I tried to split Mask R-CNN at 'Gather' node because it is easy to split, but the processing time got worse.
Thanks for your response. I still wonder why the speed is improved a lot. If we just split the model into 2 parts, ideally the speed can be 2 times faster, but in fact, it much faster than 2 times. Can you explain this?
Hi, @nvnnghia,
First, although it is CPU part, it is slow on GPU. Because the execution speed of tf.where depends on Hz, so it is faster to run it on CPU with high Hz. This alone improves to 9 FPS -> 19 FPS on TX2. (ssd_mobilenet_v1_coco_2018_01_28, 640x480 image size without visualization)

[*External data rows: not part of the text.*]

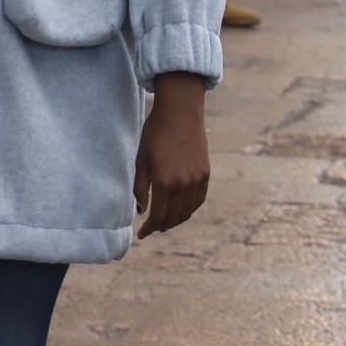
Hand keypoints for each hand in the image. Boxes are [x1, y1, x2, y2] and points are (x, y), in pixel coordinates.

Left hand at [134, 74, 210, 238]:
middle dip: (161, 226)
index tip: (142, 234)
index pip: (158, 216)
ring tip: (165, 221)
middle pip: (173, 217)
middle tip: (151, 228)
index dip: (149, 228)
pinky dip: (189, 209)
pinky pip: (198, 200)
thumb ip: (140, 187)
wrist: (180, 111)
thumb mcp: (141, 159)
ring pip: (187, 211)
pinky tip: (181, 209)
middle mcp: (183, 184)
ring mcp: (197, 180)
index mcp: (164, 182)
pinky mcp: (205, 173)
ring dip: (176, 220)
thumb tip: (141, 211)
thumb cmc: (155, 132)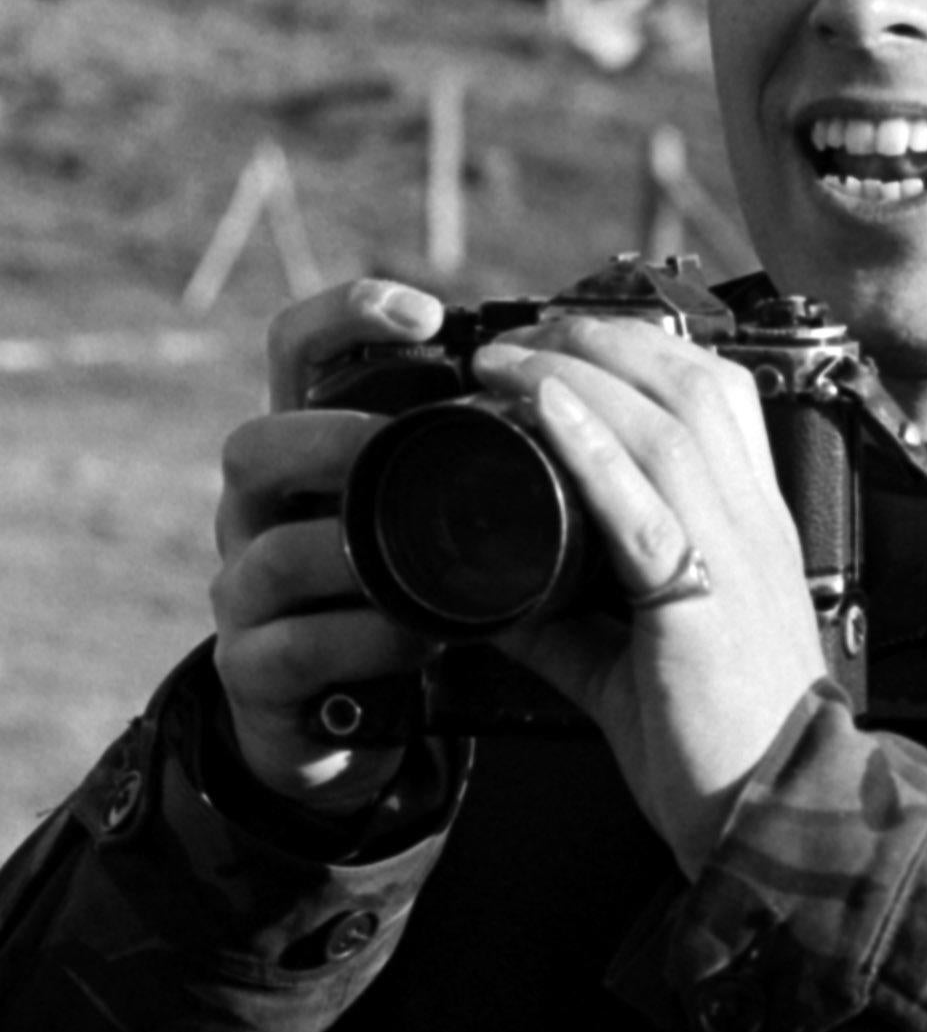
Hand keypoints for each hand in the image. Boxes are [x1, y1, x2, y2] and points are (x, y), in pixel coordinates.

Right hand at [210, 279, 444, 813]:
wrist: (342, 715)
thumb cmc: (400, 588)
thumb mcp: (426, 508)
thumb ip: (466, 451)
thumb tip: (575, 385)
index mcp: (308, 448)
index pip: (299, 353)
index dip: (347, 318)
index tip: (427, 315)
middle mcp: (259, 510)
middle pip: (254, 446)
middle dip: (330, 438)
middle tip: (399, 442)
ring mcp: (245, 593)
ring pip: (271, 554)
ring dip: (353, 553)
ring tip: (423, 558)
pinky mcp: (252, 673)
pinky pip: (292, 649)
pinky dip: (360, 640)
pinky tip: (416, 635)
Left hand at [474, 316, 827, 877]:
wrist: (775, 817)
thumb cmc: (721, 746)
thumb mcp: (630, 666)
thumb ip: (564, 625)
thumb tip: (483, 598)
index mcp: (749, 529)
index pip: (719, 398)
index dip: (645, 352)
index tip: (572, 343)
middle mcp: (752, 525)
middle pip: (695, 383)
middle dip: (606, 339)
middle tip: (526, 334)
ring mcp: (734, 555)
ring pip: (672, 419)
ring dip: (585, 371)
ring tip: (513, 358)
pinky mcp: (701, 600)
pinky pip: (646, 502)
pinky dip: (594, 444)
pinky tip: (548, 407)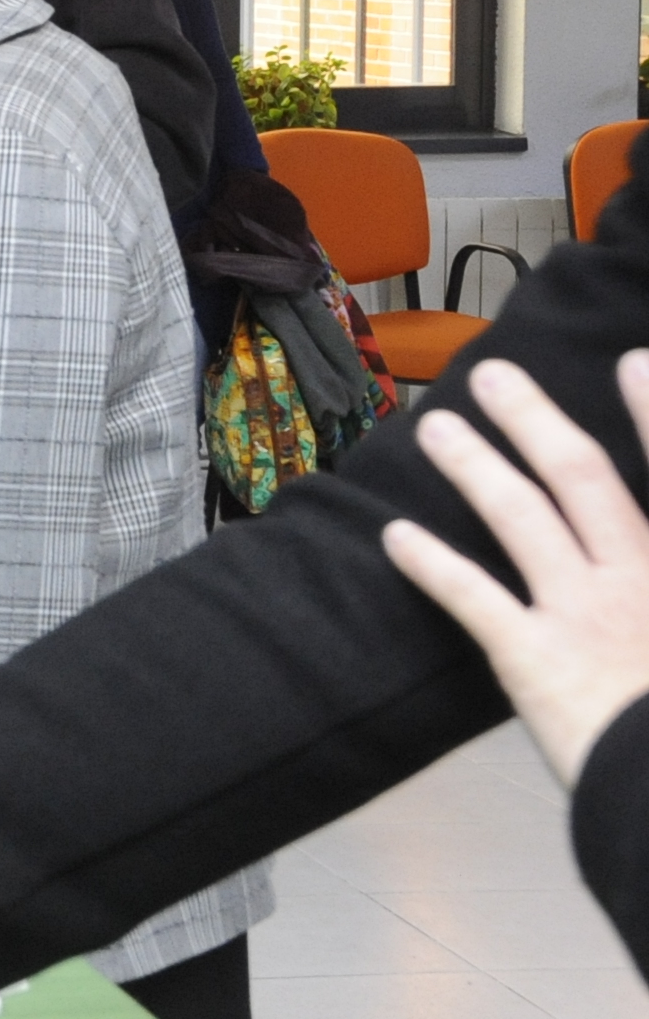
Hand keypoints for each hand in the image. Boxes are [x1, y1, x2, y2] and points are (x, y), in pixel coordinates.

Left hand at [382, 352, 648, 786]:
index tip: (631, 361)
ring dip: (472, 465)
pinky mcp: (535, 657)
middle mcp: (641, 574)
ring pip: (519, 515)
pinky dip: (429, 562)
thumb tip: (632, 557)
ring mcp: (586, 612)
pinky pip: (471, 595)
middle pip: (582, 474)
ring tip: (435, 429)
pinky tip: (394, 537)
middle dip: (534, 418)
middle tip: (493, 375)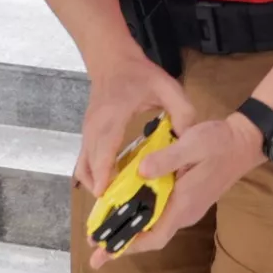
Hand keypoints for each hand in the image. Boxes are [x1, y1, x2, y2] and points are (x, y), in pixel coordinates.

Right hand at [75, 47, 193, 196]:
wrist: (111, 60)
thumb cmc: (139, 73)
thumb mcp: (167, 87)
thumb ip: (182, 111)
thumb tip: (189, 140)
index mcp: (111, 118)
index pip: (103, 151)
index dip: (103, 175)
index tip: (107, 197)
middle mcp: (93, 129)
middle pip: (87, 167)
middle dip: (100, 191)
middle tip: (119, 213)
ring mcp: (87, 133)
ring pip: (83, 168)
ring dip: (96, 187)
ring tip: (118, 205)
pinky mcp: (87, 137)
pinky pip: (85, 163)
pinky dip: (96, 178)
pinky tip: (115, 188)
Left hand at [90, 112, 261, 269]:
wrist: (243, 143)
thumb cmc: (218, 143)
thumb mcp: (192, 144)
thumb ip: (167, 159)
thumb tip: (142, 171)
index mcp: (183, 203)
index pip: (155, 236)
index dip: (130, 246)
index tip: (106, 252)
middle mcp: (184, 212)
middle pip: (151, 237)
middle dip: (123, 243)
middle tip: (95, 247)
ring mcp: (187, 208)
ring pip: (155, 227)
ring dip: (131, 230)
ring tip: (105, 230)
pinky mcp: (187, 200)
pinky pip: (160, 216)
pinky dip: (141, 217)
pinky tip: (128, 208)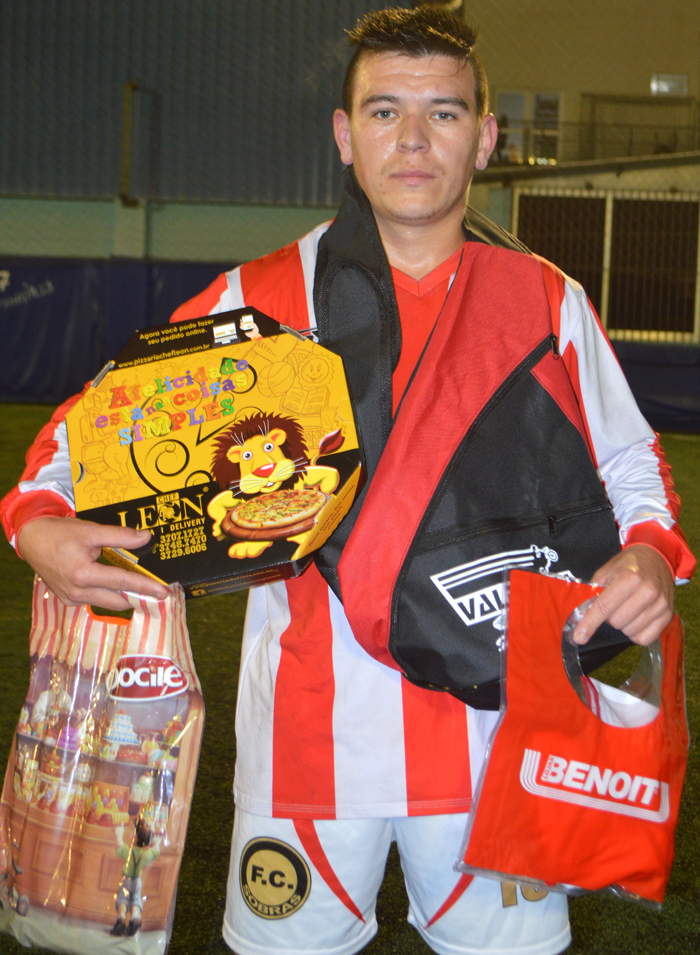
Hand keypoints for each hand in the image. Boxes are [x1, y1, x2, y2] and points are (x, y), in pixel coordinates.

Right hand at [17, 517, 168, 610]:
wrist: (32, 540)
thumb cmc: (61, 534)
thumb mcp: (91, 531)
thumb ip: (119, 536)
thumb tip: (146, 537)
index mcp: (83, 575)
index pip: (122, 582)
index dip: (145, 587)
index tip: (163, 592)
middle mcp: (77, 592)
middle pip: (117, 600)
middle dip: (136, 596)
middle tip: (153, 589)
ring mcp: (71, 599)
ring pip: (106, 602)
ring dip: (122, 596)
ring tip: (137, 585)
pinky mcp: (67, 600)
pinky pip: (93, 601)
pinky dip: (106, 594)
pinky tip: (112, 583)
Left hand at [572, 545, 673, 646]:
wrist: (656, 557)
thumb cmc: (628, 565)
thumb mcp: (606, 571)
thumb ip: (593, 591)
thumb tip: (581, 614)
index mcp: (629, 578)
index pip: (604, 607)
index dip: (589, 623)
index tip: (579, 637)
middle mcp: (648, 591)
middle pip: (616, 622)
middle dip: (609, 617)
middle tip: (613, 605)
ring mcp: (660, 605)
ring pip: (630, 632)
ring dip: (622, 625)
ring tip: (626, 609)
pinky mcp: (667, 615)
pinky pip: (645, 638)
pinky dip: (635, 634)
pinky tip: (635, 620)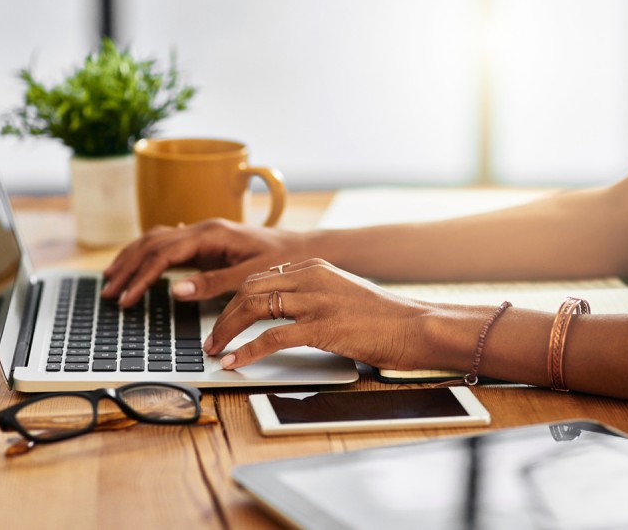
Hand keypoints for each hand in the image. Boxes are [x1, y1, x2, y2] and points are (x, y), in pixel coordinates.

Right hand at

Next, I separate the execution of the model into gpu thread and cpu thread. And other python processing (drawing etc.) into main thread. As a result, TX2 improves to 31.2 FPS.
As a result of these tunings, speed improvement is about 3 times.
Thank you very much for the detail explanation.
Why don't you split the model in the middle of the graph? Like, If we have 20 convolution layers, we will break it into 2 parts. What will happen if we do like that?